Comprueba, con placer, que a la entrevistadora también le gustan esos 'pequeños films noirs que abundaban en mi juventud, en los que un hombre y una mujer se odiaban a rabiar pero tú sabías que acabarían casándose, aunque ignorabas cómo se las apañaría el director para solucionar aquel enredo'.

Es un caso modélico de entrevistado inteligente. No importa la sandez que se le pregunte (y vive el cielo que la sandez abunda en las ruedas de prensa), el señor Allen responderá con sabiduría.

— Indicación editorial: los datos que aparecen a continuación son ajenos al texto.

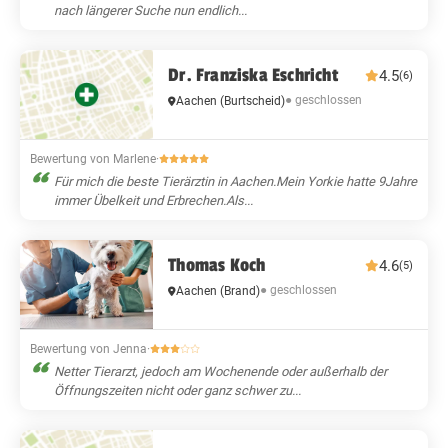
nach längerer Suche nun endlich...
Dr. Franziska Eschricht
4.5
(6)
● geschlossen
Aachen
(Burtscheid)
Bewertung von Marlene
·
Für mich die beste Tierärztin in Aachen.Mein Yorkie hatte 9Jahre
immer Übelkeit und Erbrechen.Als...
Thomas Koch
4.6
(5)
● geschlossen
Aachen
(Brand)
Bewertung von Jenna
·
Netter Tierarzt, jedoch am Wochenende oder außerhalb der
Öffnungszeiten nicht oder ganz schwer zu...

Así ocurre cuando alguien le dice que trabaja en un espacio radiofónico de humor y le pide ordinariamente consejo 'para vivir siempre de esto'. Woody Allen, apacible y amablemente, contesta:

'El único consejo que puedo dar a quien quiera dedicarse al humor es que se trata de algo con lo que se nace. No puede adquirirse. Quien quiera dedicarse tiene que preguntarse si ha nacido o no con el don. Reconocerlo pronto puede ahorrarle un montón de dolor'. El inquieto inquisidor, ajeno a la sutil tomadura de pelo, insiste, y Allen añade: 'Por otra parte, hay que asumir que el público tiene la misma inteligencia que uno, o posiblemente más, y eso te ayudará a mantener el nivel, en lugar de sucumbir a lo más bajo, de caer en el toilet humour tipo Hollywood, en donde hay un elevadísimo nivel de producción pero nada más, porque se usan fórmulas y un humor muy burdo'.

Si le preguntan si es supersticioso, un interrogante francamente prescindible, improvisa sobre la marcha: 'No, en absoluto. La única superstición que tengo es cortar el plátano de mi desayuno, cada mañana, en siete rodajas'. ¿Por qué siete?, le preguntarán. Impertérrito, replica: 'Porque lo hice una vez hace muchos años y no me ocurrió nada malo'.

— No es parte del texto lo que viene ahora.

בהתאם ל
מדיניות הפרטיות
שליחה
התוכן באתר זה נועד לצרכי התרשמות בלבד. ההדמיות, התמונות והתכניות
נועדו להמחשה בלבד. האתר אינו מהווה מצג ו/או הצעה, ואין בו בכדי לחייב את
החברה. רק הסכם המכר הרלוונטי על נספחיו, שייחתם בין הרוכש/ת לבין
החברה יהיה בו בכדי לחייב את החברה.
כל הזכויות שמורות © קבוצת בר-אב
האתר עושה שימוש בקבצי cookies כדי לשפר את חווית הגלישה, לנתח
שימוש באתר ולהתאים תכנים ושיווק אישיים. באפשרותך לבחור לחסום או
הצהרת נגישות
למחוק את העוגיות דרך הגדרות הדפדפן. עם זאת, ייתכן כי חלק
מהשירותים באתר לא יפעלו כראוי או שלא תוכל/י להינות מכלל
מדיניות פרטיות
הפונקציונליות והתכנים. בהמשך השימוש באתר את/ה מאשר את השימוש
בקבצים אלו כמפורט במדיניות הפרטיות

También están las preguntas de las feministas feroces: '¿No es cierto que usted no soporta que las mujeres cambien?', le acusan. Santa paciencia: 'No me gustan los cambios porque en general no significan otra cosa que envejecer, deteriorarse y morir. Ése es su natural desarrollo. Nadie ama realmente los cambios, salvo quienes viven en condiciones sociales ínfimas. Muy a menudo, el arte es un intento de robar ese tiempo detenido, de crear algo que permanezca'.

Acerca de su última película (que no es La maldición del escorpión de jade, sino Hollywood endings, recién terminada y todavía por estrenar, con George Hamilton y Treat Williams), desmiente categóricamente que sea una segunda parte de Stardust Memories. 'Es sobre una idea muy buena que tuve en casa, acerca de un director que hace una película en Nueva York. Por una vez, y soy la persona más crítica que hay con mi trabajo, nunca estoy satisfecho; por una vez, digo, ni yo mismo he sido capaz de estropear esa idea. No es que sea una gran película, pero está entre las más divertidas que he hecho'.

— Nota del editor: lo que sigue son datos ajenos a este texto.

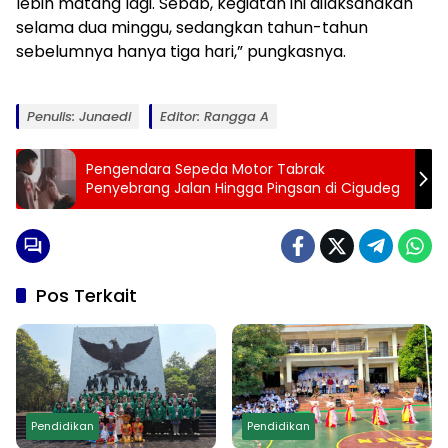
lebih matang lagi. Sebab, kegiatan ini dilaksanakan
selama dua minggu, sedangkan tahun-tahun
sebelumnya hanya tiga hari,” pungkasnya.
Penulis: Junaedi
Editor: Rangga A
Pengendara Sepeda Motor Tabrak
Penyebrang Jalan Hingga Pingsan di Cigudeg
Pos Terkait
Pendidikan
Pendidikan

La metódica jornada se divide en entrevistas individuales, la rueda de prensa, la sesión para los fotógrafos. Con pantalón beis y camisa azul claro, el cabello rojizo y las gafas de concha negra, su humilde sonrisa y una encantadora sencillez, Woody Allen atiende a todos aunque quizá piensa que, en el fondo, todas estas cosas no sirven para nada. Pero, qué demonios: hay gente que se interesa por su cine y él no la puede defraudar.